Published:December 11, 2021DOI:https://doi.org/10.1016/j.jpurol.2021.12.003



      As social media use continues to increase, parents and caregivers report using social media platforms as a source of health information. However, there are minimal regulations for social media content and health misinformation has been shared for various medical issues and urologic conditions. While internet content related to pediatric urology has been previously described, social media engagement for various pediatric urologic conditions have yet to be described.


      To evaluate the evidence supporting articles engaged on social media that are related to common pediatric urologic conditions.

      Study design

      A social media analysis tool was used to identify articles engaged through Facebook, Reddit, Twitter, and Pinterest between July 2020-2021. The top 5 articles related to toilet training, circumcision, cryptorchidism, testicular torsion, and hypospadias were identified.

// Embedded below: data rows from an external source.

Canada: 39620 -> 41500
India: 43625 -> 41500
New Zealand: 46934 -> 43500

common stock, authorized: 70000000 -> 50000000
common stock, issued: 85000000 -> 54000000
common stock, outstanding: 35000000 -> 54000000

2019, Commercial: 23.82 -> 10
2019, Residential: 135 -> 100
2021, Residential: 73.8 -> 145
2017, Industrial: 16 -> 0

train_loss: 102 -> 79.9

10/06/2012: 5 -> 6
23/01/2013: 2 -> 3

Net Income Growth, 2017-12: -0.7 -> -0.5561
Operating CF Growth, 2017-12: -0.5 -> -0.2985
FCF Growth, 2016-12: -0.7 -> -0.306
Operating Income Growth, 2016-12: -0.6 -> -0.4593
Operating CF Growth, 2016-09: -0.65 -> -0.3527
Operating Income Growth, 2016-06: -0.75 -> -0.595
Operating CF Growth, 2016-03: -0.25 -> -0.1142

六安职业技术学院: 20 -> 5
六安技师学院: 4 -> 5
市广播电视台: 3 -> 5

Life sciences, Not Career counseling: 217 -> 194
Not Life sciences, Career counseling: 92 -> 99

Article citations were reviewed and classified by Oxford levels of evidence. The content of each article was then reviewed and compared against supporting evidence on an independent literature search. Statistical analysis was completed with descriptive statistics, Mann-Whitney U, Wilcoxon signed rank, and bivariate correlation.


      Of the 25 articles reviewed, 8 (32%) were affiliated with medical journals, hospitals, or academic institutions and 17 (68%) were on non-affiliated websites with advertisements. There was greater social media engagement for articles related to toilet training and circumcision than testicular torsion, hypospadias, and cryptorchidism. No articles cited level 1 evidence and 32% of articles cited no evidence. Literature search for article content demonstrated a discrepancy between the level of evidence cited by articles compared to the evidence available in the literature to support article content. There was greater social media engagement for articles with no cited or supporting evidence and those not affiliated with medical journals, hospitals, or academic institutions.


      The findings in this study are consistent with trends reported for other urologic conditions, including genitourinary malignancy, female pelvic medicine and reconstructive surgery, nephrolithiasis, and sexual function. Parents without a medical background may have difficulty identifying whether articles shared on social media can be a reliable resource for health information. It is important to understand how information related to pediatric urologic conditions is engaged on social media so that misinformation can be addressed in clinical, online, and regulatory settings.


      There was greater social media engagement for articles with no cited or supporting evidence and those not affiliated with medical journals, hospitals, or academic institutions.